Oh, that’s rather interesting. There are a few reasons, mostly including bugs and lack of some features.
We’re on OpenNebula 5.6.1. When you select some VMs in the web interface (or any of the checkboxes), even when you deselect them and it says that only 1 box is selected, it may or may not also apply the action you wanted (shutdown / terminate / undeploy etc.) to the other VMs that were previously selected. We have to enter in the VM setting in the web interface and select actions only from there, to make sure that no other VM was selected. That’s probably the only potential risky bug that we found (and it was pretty terrible, one DB was corrupted because it wasn’t stopped before the VM was terminated - thank god for backups).
Anyway, both my colleagues worked with Proxmox, I went along with them because it’s KVM in the back, so I thought the migration would be pretty easy (I only used XenServer and HyperV before coming here, so obviously migrating to XS for example would have been more of a hassle).
Other neat things about Proxmox is the documentation that seems to be everywhere, while OpenNebula only has its docs as a good source of information. Also, OpenNebula is way harder to manage (requires more fiddling with the terminal - and while none of us are are afraid of the terminal, there is quite a lot to read about and the management is putting a little pressure on us to improve the infrastructure and the workflow, but without spending too much money - I know, typical management of the 21st century). Due to our requirements, it seemed that the Live Cloning of Proxmox would be a tremendously* helpful feature (there are requests for us to clone VMs and reconfigure them as they are, but doing that will require the VMs to be shutdown and downtime is not really acceptable).
Also, from what I remember (I didn’t study OpenNebula too much), If the main server that OpenNebula is configured on is going down (like unexpected crash or corruption or something), the VMs on the other hosts will be fine, but we don’t have a fallback / failover for the master server (the one that the web interface runs on), that means that we will have to recreate / import the machines on a reinstalled server / earlier backup. I might not be explaining too well, let me give an example:
- Main OpenNebula server is Server1
- Other hosts that have been added in OpenNebula are servers 2 to 11
- If Server1 fails, the KVMs on server 2 to 11 will be fine, but we won’t be able to manage them from a web interface, until we recreate Server1 or restore from a previous backup
I hope that does it.
From what I understood, if every host is running Proxmox, if Server1 crashes, the next server from the cluster will become the master server.

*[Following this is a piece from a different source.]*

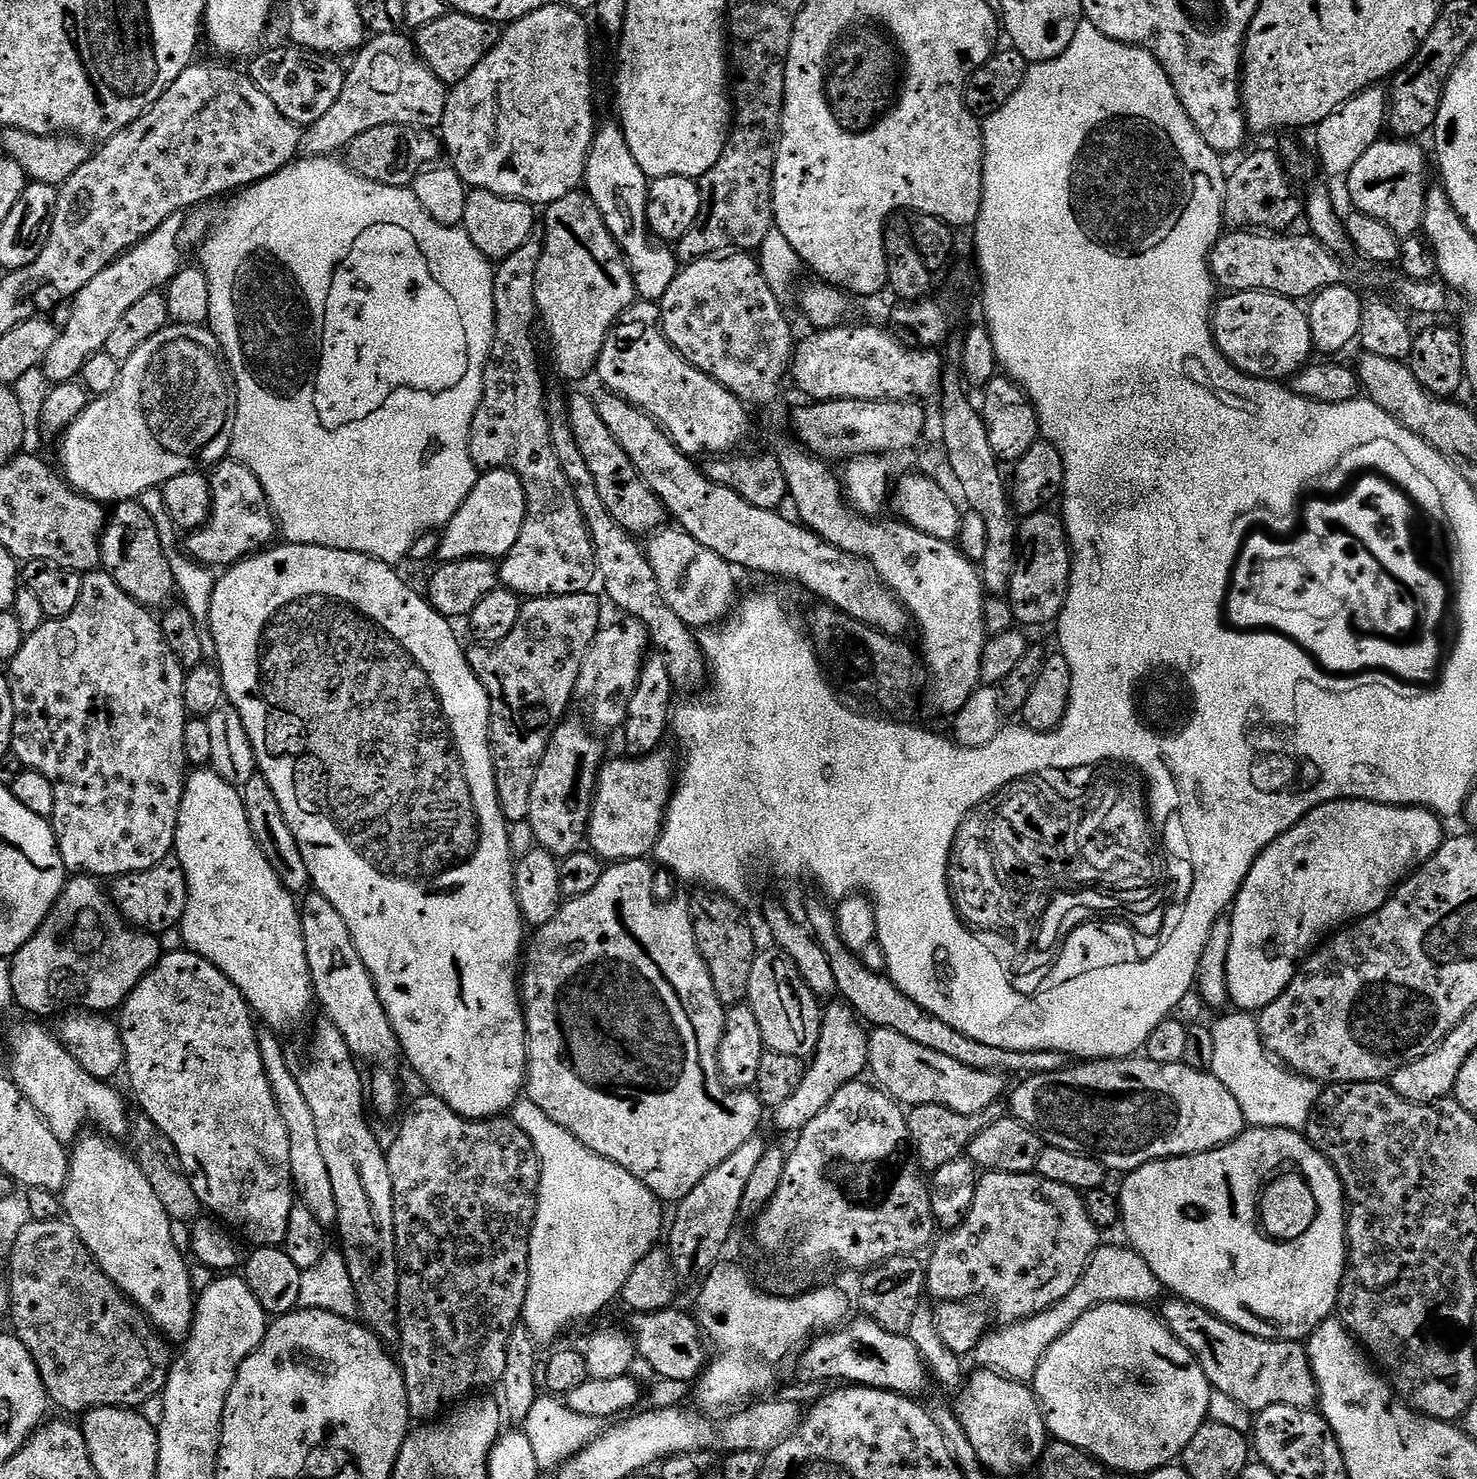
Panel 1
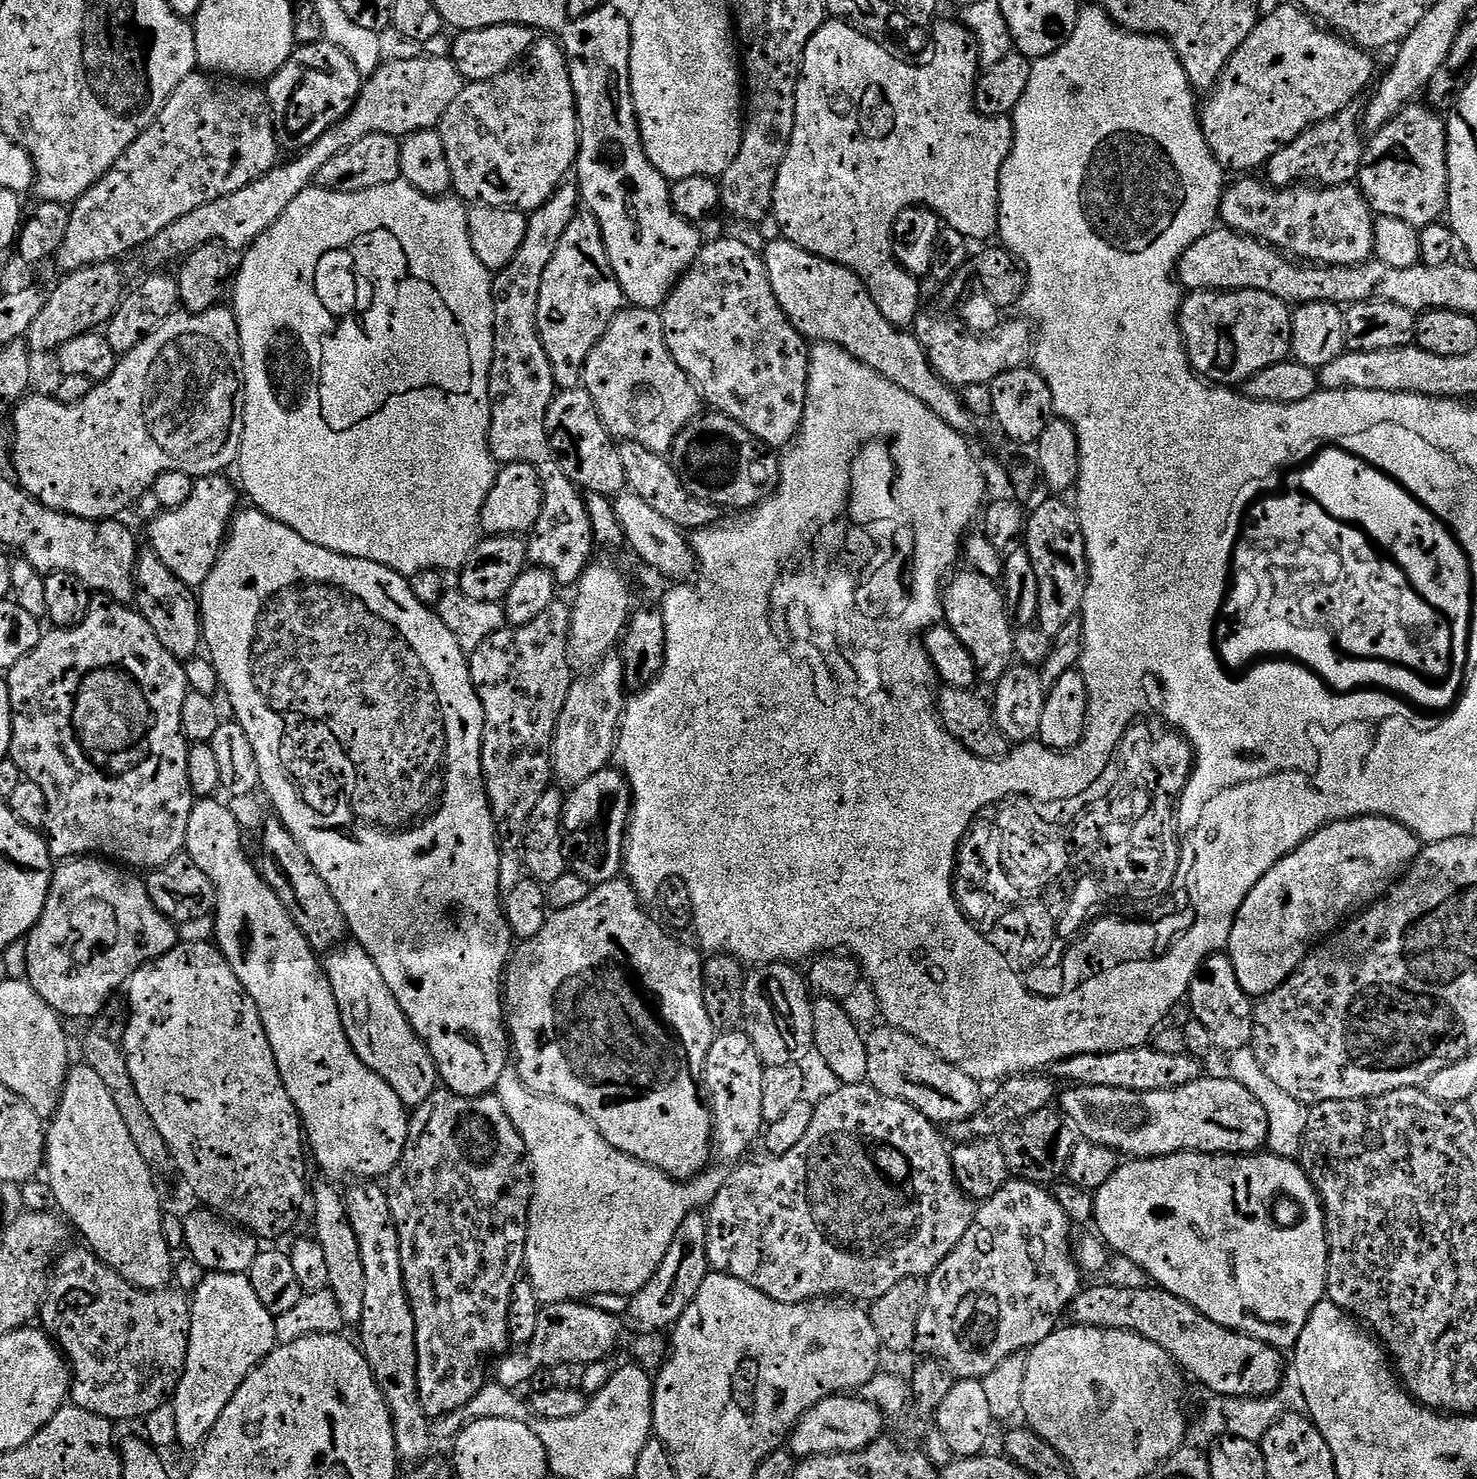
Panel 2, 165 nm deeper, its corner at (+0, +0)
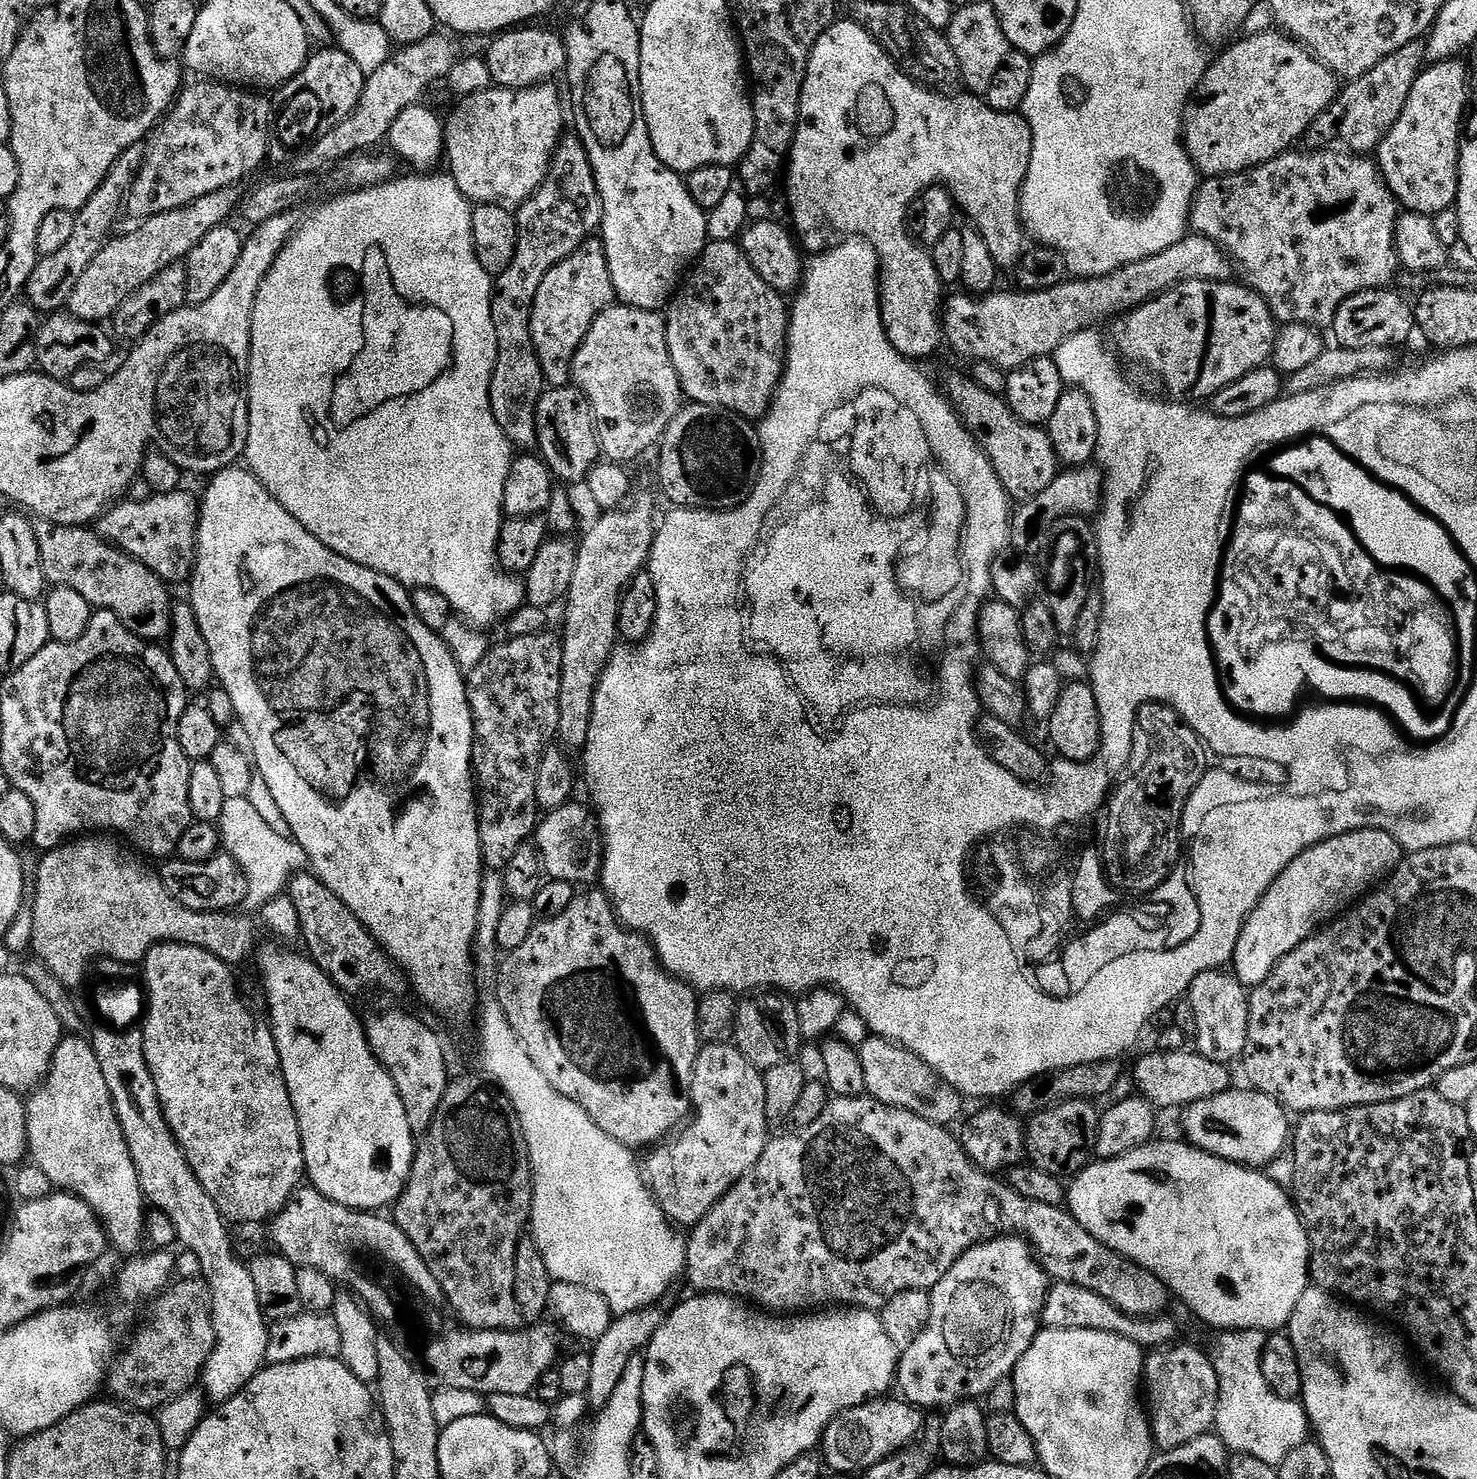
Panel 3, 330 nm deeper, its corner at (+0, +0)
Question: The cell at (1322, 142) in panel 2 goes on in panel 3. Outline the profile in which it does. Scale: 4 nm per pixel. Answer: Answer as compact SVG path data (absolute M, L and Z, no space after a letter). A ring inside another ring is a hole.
M1419 43L1407 44L1390 58L1386 58L1374 70L1362 74L1362 78L1345 83L1342 91L1328 107L1328 111L1316 121L1314 132L1320 136L1329 136L1336 140L1341 136L1353 144L1357 153L1368 154L1379 149L1380 144L1388 136L1388 130L1398 122L1402 110L1406 106L1406 98L1410 98L1410 90L1422 71L1422 48Z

Another pro of Proxmox with the live cloning is due to our poor infrastructure. We got some SANs that don’t have hotswap (some older HP ProLiant MicroServers), and if one of our drives from a RAID fails, we have to shutdown all the hosts running on said SAN, power it off and replace the bad HDD, then power the SAN and the VMs back on. This wouldn’t be a problem if we had hotswap, but in case a drive fails, we can just live clone them to another storage and make the VMs run from there with a lot less downtime.
^This is a part of what I said in the OP with
Anyway, there are further neat things about Proxmox. I’m a newbie to both OpenNebula and Proxmox, so I can’t remember / don’t know what else there was. Anyway, depending on your infrastructure, OpenNebula might make sense. We are mainly migrating for some features and ease of administration.